**ВОПРОСЫ ДЛЯ ОТВЕТА**
1) Почему, согласно фрагменту о Блоке и Есенине, сходство письма Есенина из Дюссельдорфа с письмами Блока нельзя объяснить тем, что Есенин их прочел? Ответьте одним-тремя предложениями.
2) Преобразуйте в JSON-список строк часть записей: от строки, содержащей «The Atlanta Missourian», до конца записей включительно. Каждой строке должна соответствовать одна строка списка, пустые строки пропустите.

--- ПРИВЕДЕННЫЙ ТЕКСТ ---

Совпадения мнений двух русских поэтов в оценке европейской жизни поразительны.
Вот что писал Блок в своих письмах из Кэмпера:
«…В каждом углу Европы уже человек висит над самым краем бездны… и лихорадочно из всех сил живет „в поте лица“. Жизнь – страшное чудовище, счастлив человек, который может, наконец, спокойно протянуться в могиле, так я слышу голос Европы, и никакая работа и никакое веселье не может заглушить его. Здесь ясна вся чудовищная бессмыслица, до которой дошла цивилизация, ее подчеркивают напряженные лица и богатых и бедных, шныряние автомобилей, лишенное всякого внутреннего смысла…»
В письме из Дюссельдорфа Есенин как бы продолжает блоковское письмо, хотя письма Блока тогда еще не были изданы и Есенин конечно же их не читал.
«Что сказать мне вам об этом ужаснейшем царстве мещанства, которое граничит с идиотизмом? Кроме фокстрота, здесь почти ничего нет. Здесь жрут и пьют, и опять фокстрот. Человека я пока еще не встречал и не знаю, где им пахнет. В страшной моде господин доллар, на искусство начхать – самое высшее музик-холл…
Пусть мы нищие, пусть у нас голод, холод и людоедство, зато у нас есть душа, которую здесь за ненадобностью сдали в аренду под смердяковщину…»

--- ПЕРЕЧЕНЬ ЗАПИСЕЙ ---

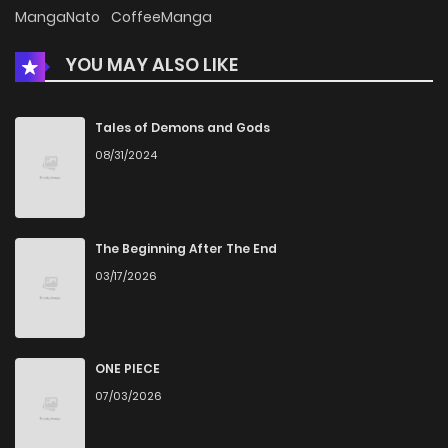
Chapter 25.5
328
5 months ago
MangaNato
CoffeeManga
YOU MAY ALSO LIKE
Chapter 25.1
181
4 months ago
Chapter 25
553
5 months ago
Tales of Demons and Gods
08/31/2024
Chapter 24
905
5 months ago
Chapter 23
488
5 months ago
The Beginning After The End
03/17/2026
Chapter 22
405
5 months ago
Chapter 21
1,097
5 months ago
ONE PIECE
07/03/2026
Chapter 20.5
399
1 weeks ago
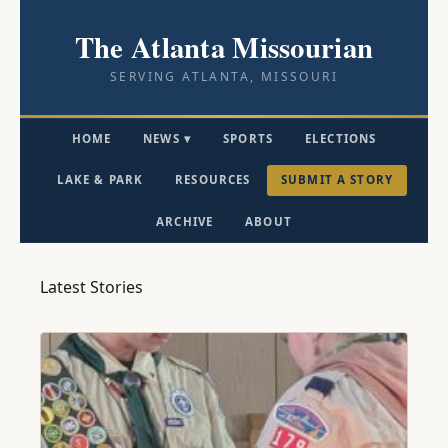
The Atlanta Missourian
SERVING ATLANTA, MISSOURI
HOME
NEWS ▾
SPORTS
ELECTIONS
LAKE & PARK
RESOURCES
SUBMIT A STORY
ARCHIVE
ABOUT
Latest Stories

---

**ОТВЕТЫ ПО ЗАДАНИЯМ**
1) Письма Блока тогда еще не были изданы. Поэтому Есенин, конечно же, их не читал, и сходство мнений возникло независимо.

2)
[
  "The Atlanta Missourian",
  "SERVING ATLANTA, MISSOURI",
  "HOME",
  "NEWS ▾",
  "SPORTS",
  "ELECTIONS",
  "LAKE & PARK",
  "RESOURCES",
  "SUBMIT A STORY",
  "ARCHIVE",
  "ABOUT",
  "Latest Stories"
]